▶ **WHAT THE EXERCISE ASKS**
Output exactly, please, the lines of the records below from the one containing "mail ile hastaya aktarabilirsiniz." through the final line.

SUPPLIED INFORMATION below:

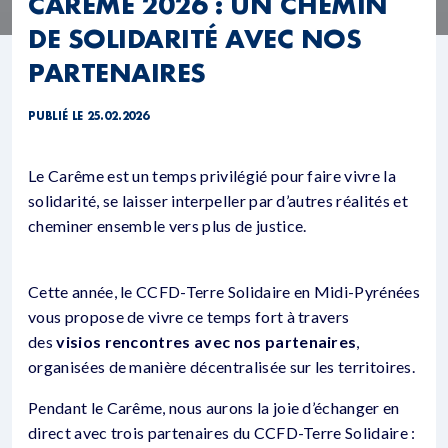
CARÊME 2026 : UN CHEMIN
DE SOLIDARITÉ AVEC NOS
PARTENAIRES
PUBLIÉ LE 25.02.2026
Le Carême est un temps privilégié pour faire vivre la
solidarité, se laisser interpeller par d’autres réalités et
cheminer ensemble vers plus de justice.
Cette année, le CCFD-Terre Solidaire en Midi-Pyrénées
vous propose de vivre ce temps fort à travers
des
visios rencontres avec nos partenaires
,
organisées de manière décentralisée sur les territoires.
Pendant le Carême, nous aurons la joie d’échanger en
direct avec trois partenaires du CCFD-Terre Solidaire :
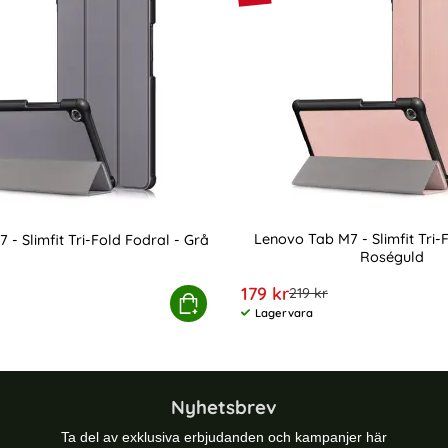
Lenovo Tab M7 - Slimfit Tri-
- Slimfit Tri-Fold Fodral - Grå
Roséguld
Art. nr 5624
rea pris
179 kr
e pris
tidigare pris
219 kr
Svart
Lenovo Tab M7 - Slimfit Tri-Fold Fodral - Grå
Köp
Lenovo Tab M7 -
Lagervara
Tillgänglighet:
Nyhetsbrev
Ta del av exklusiva erbjudanden och kampanjer här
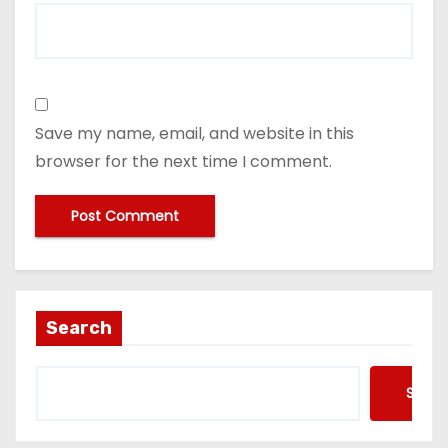
Save my name, email, and website in this
browser for the next time I comment.
Search
Searc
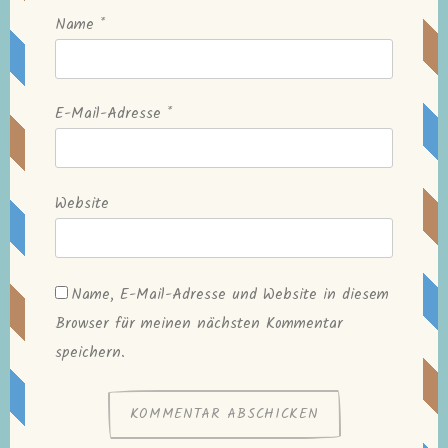
Name
*
E-Mail-Adresse
*
Website
Name, E-Mail-Adresse und Website in diesem
Browser für meinen nächsten Kommentar
speichern.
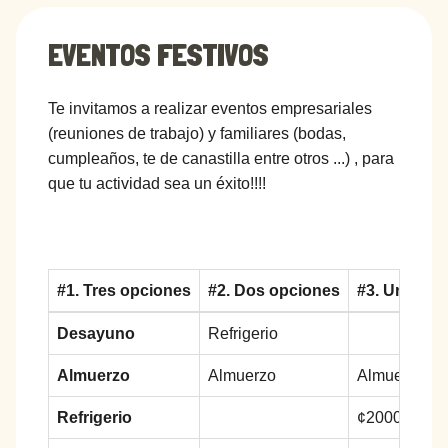
EVENTOS FESTIVOS
Te invitamos a realizar eventos empresariales
(reuniones de trabajo) y familiares (bodas,
cumpleaños, te de canastilla entre otros ...) , para
que tu actividad sea un éxito!!!!
#1. Tres opciones
#2. Dos opciones
#3. Una opc
Desayuno
Refrigerio
Almuerzo
Almuerzo
Almuerzo
Refrigerio
¢2000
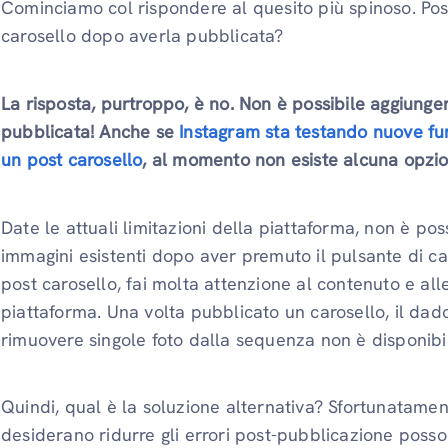
Cominciamo col rispondere al quesito più spinoso. Po
carosello dopo averla pubblicata?
La risposta, purtroppo, è no. Non è possibile aggiunge
pubblicata! Anche se
Instagram sta testando nuove fu
un post carosello
, al momento non esiste alcuna opzio
Date le attuali limitazioni della piattaforma, non è pos
immagini esistenti dopo aver premuto il pulsante di c
post carosello, fai molta attenzione al contenuto e all
piattaforma. Una volta pubblicato un carosello, il dado
rimuovere singole foto dalla sequenza non è disponibi
Quindi, qual è la soluzione alternativa? Sfortunatamen
desiderano ridurre gli errori post-pubblicazione posso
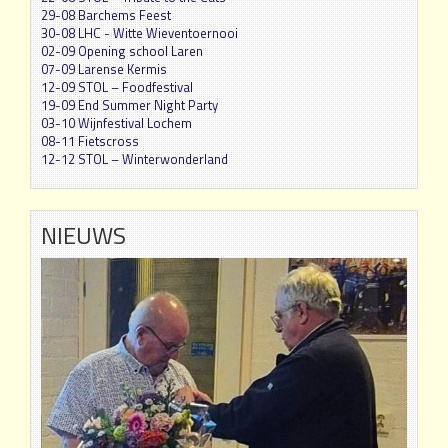
29-08 Barchems Feest
30-08 LHC - Witte Wieventoernooi
02-09 Opening school Laren
07-09 Larense Kermis
12-09 STOL – Foodfestival
19-09 End Summer Night Party
03-10 Wijnfestival Lochem
08-11 Fietscross
12-12 STOL – Winterwonderland
NIEUWS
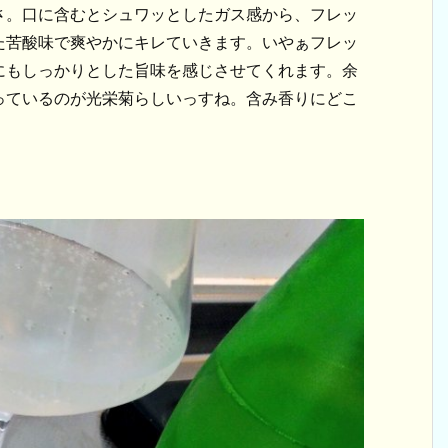
さ。口に含むとシュワッとしたガス感から、フレッ
た苦酸味で爽やかにキレていきます。いやぁフレッ
にもしっかりとした旨味を感じさせてくれます。余
っているのが光栄菊らしいっすね。含み香りにどこ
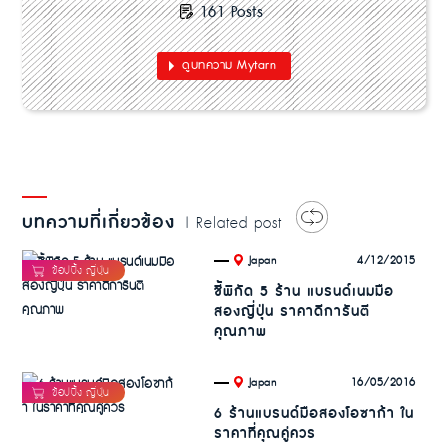
161 Posts
ดูบทความ Mytarn
บทความที่เกี่ยวข้อง
| Related post
.
4/12/2015
Japan
ชี้พิกัด 5 ร้าน แบรนด์เนมมือ
สองญี่ปุ่น ราคาดีการันตี
คุณภาพ
.
16/05/2016
Japan
6 ร้านแบรนด์มือสองโอซาก้า ใน
ราคาที่คุณคู่ควร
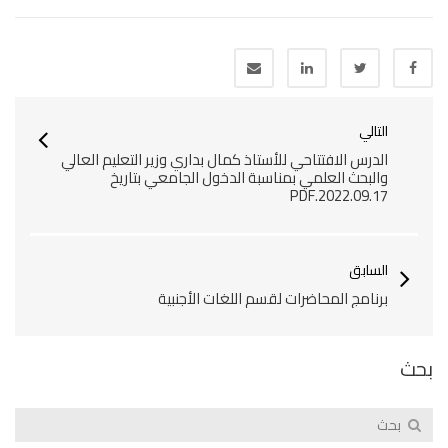
التالي
الدرس الافتتاحي للأستاذ كمال بداري وزير التعليم العالي
والبحث العلمي بمناسبة الدخول الجامعي بتاريخ
2022.09.17.PDF
السابق
برنامج المحاضرات لقسم اللغات الأجنبية
بحث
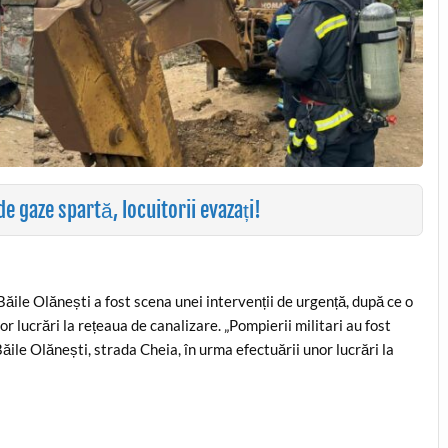
 gaze spartă, locuitorii evazați!
Băile Olănești a fost scena unei intervenții de urgență, după ce o
 lucrări la rețeaua de canalizare. „Pompierii militari au fost
 Băile Olănești, strada Cheia, în urma efectuării unor lucrări la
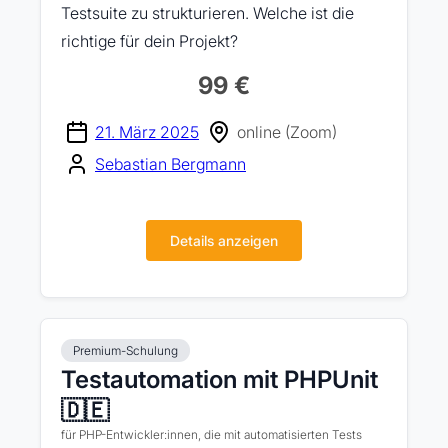
Testsuite zu strukturieren. Welche ist die
richtige für dein Projekt?
99 €
21. März 2025
online (Zoom)
Sebastian Bergmann
Details anzeigen
Premium-Schulung
Testautomation mit PHPUnit
🇩🇪
für PHP-Entwickler:innen, die mit automatisierten Tests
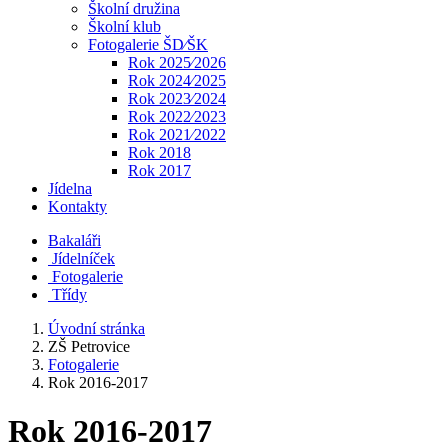
Školní družina
Školní klub
Fotogalerie ŠD⁄ŠK
Rok 2025⁄2026
Rok 2024⁄2025
Rok 2023⁄2024
Rok 2022⁄2023
Rok 2021⁄2022
Rok 2018
Rok 2017
Jídelna
Kontakty
Bakaláři
Jídelníček
Fotogalerie
Třídy
Úvodní stránka
ZŠ Petrovice
Fotogalerie
Rok 2016-2017
Rok 2016-2017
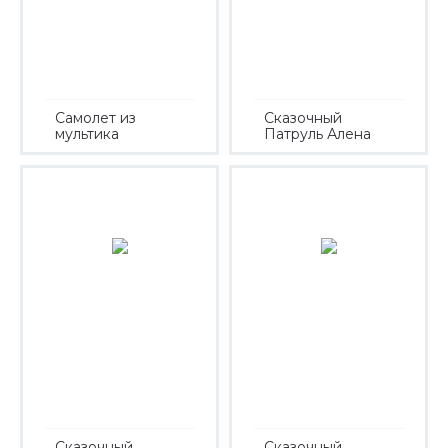
Самолет из
Сказочный
мультика
Патруль Алена
Сказочный
Сказочный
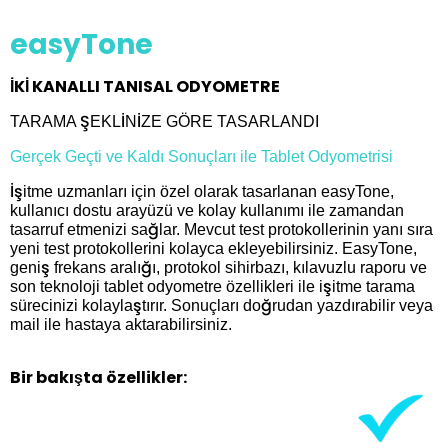
easyTone
İKİ KANALLI TANISAL ODYOMETRE
TARAMA ŞEKLİNİZE GÖRE TASARLANDI
Gerçek Geçti ve Kaldı Sonuçları ile Tablet Odyometrisi
İşitme uzmanları için özel olarak tasarlanan easyTone,
kullanıcı dostu arayüzü ve kolay kullanımı ile zamandan
tasarruf etmenizi sağlar. Mevcut test protokollerinin yanı sıra
yeni test protokollerini kolayca ekleyebilirsiniz. EasyTone,
geniş frekans aralığı, protokol sihirbazı, kılavuzlu raporu ve
son teknoloji tablet odyometre özellikleri ile işitme tarama
sürecinizi kolaylaştırır. Sonuçları doğrudan yazdırabilir veya
mail ile hastaya aktarabilirsiniz.
Bir bakışta özellikler:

End of SUPPLIED INFORMATION.

▶ **THE ANSWER**
mail ile hastaya aktarabilirsiniz.
Bir bakışta özellikler:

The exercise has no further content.